Oh man Brian! I want a warm slab of that with some melty butter. Looks darn good.
Jim


----------



## TNJAKE (Mar 5, 2021)

Nice bread........more details on the mash please


----------



## pushok2018 (Mar 5, 2021)

Looks great, Brian! Sour dough Rye is what I want to do for couple of month already.... Never done it before.


----------



## Wurstmeister (Mar 5, 2021)

Beautiful looking bread.


----------



## daspyknows (Mar 5, 2021)

I bought the dough maker to make pizza, I made the home made bacon and I am about to plant the heirloom tomatoes.  I NEED to make that.  Details...please.


----------



## Brokenhandle (Mar 5, 2021)

Pass the warm bread and butter please! Sure looks good!

Ryan


----------



## BrianGSDTexoma (Mar 5, 2021)

daspyknows said:


> I bought the dough maker to make pizza, I made the home made bacon and I am about to plant the heirloom tomatoes.  I NEED to make that.  Details...please.

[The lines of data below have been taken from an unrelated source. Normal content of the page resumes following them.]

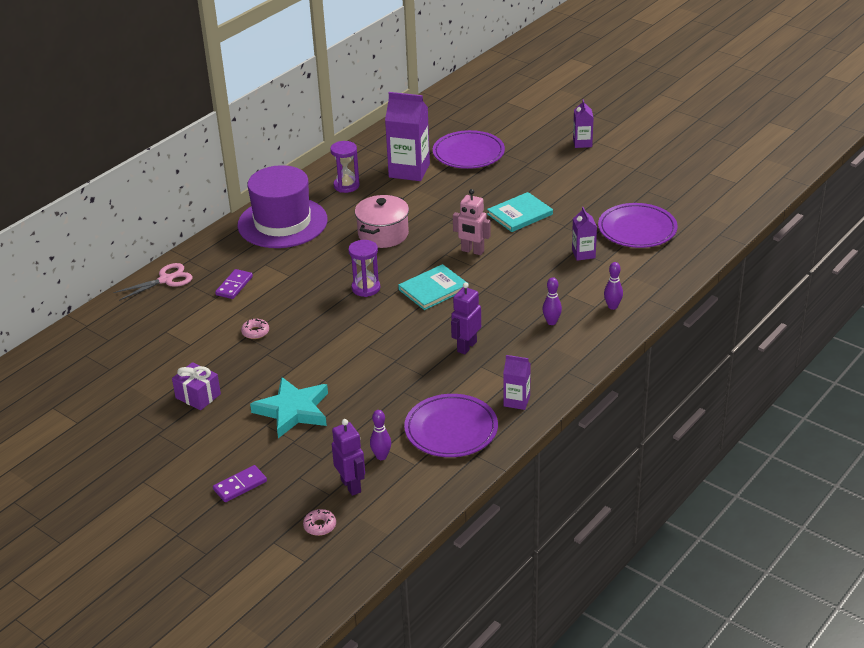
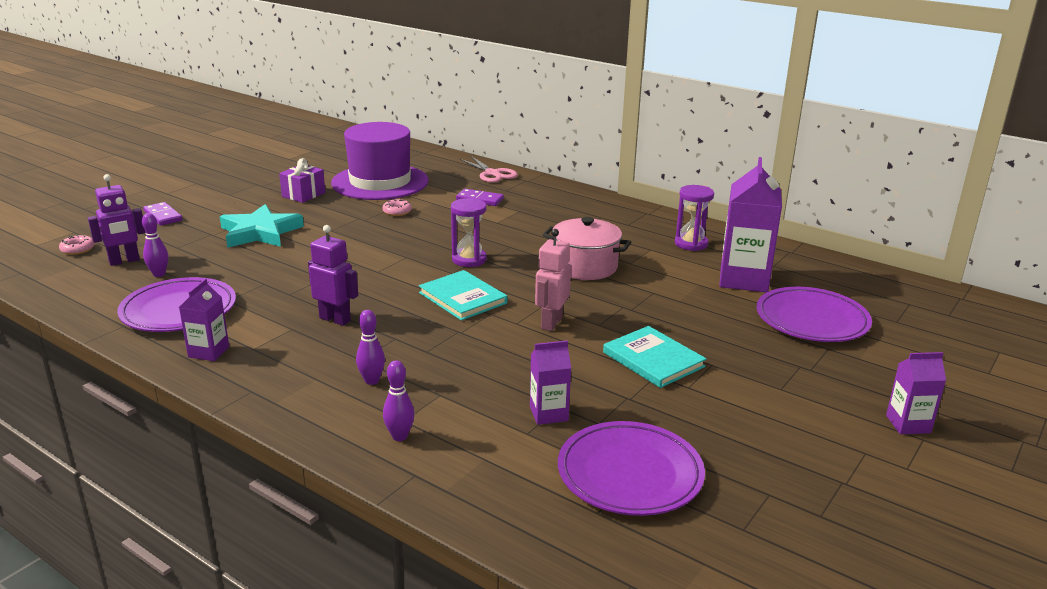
camera: 85 degrees right, 10 degrees down
(282, 223) = (601, 215): purple hat -> purple hat (380, 182)

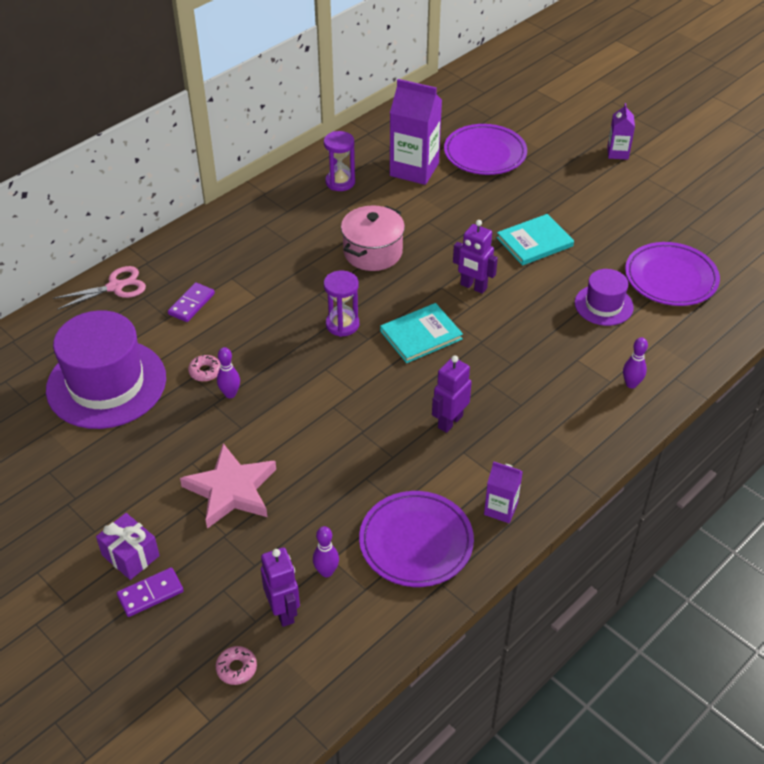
camera: 80 degrees left, 20 degrees up
(260, 232) = (231, 490): turquoise star -> pink star
(303, 195) = (123, 455): purple gift -> purple gift (130, 555)
(372, 381) = (555, 398): purple bowling pin -> purple bowling pin (230, 394)
(548, 413) = (603, 305): purple carton -> purple hat
(551, 323) = (473, 287): pink robot -> purple robot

Do you have a starter?  I know people say the best starter is homemade but I bought mine from breadtopia and it taste darn good to me and ready to bake in few days.


----------



## BrianGSDTexoma (Mar 5, 2021)

TNJAKE said:


> Nice bread........more details on the mash please


Its a mash in of yellow corn, blue corn, rye and barley.  Cooling it now. Going to make some mighty fine beer.


----------



## tx smoker (Mar 5, 2021)

Alright Brian, sign me up brother!! That looks fantastic. Congrats on nailing one and kudos to 

 bregent
  for pointing you in the right direction.

Robert


----------



## BrianGSDTexoma (Mar 5, 2021)

Got to tell you making sourdough and homebrewing things you have to love to do.  Just finished up brew 8 hours later.  Only 2 more to do.


----------



## BGKYSmoker (Mar 5, 2021)

Looks good

My starter is ready, hope mine comes out good like yours.


----------



## bregent (Mar 5, 2021)

BrianGSDTexoma said:


> After 3 not so great attempts at rye finally got a good one.



Looks like it turned out great. How was the flavor?


----------



## BrianGSDTexoma (Mar 5, 2021)

bregent said:


> Looks like it turned out great. How was the flavor?


Very good.  Just what I been wanting.  Going to be carbing it up tomorrow.  Rye toast, eggs and saved some brisket for hash!


----------



## daspyknows (Mar 5, 2021)

BrianGSDTexoma said:


> Do you have a starter?  I know people say the best starter is homemade but I bought mine from breadtopia and it taste darn good to me and ready to bake in few days.



I don't but will look into it.


----------



## BrianGSDTexoma (Mar 5, 2021)

SWFLsmkr1 said:


> My starter is ready, hope mine comes out good like yours.



This the recipe Bob made for me.  I used spelt flour for the wheat.  I added 2 Tbsp of vital wheat gluten.





__





						BakersCalc
					

Create and share baking formulas




					www.bakerscalc.com


----------



## BrianGSDTexoma (Mar 5, 2021)

daspyknows said:


> I don't but will look into it.


There are a lot of recipes out there to make starters.  I had trouble with the one I did and wanted to get baking so I just ordered.  There are several bakers here better than I am that can help.  I can give you a couple processes that I use when you ready.


----------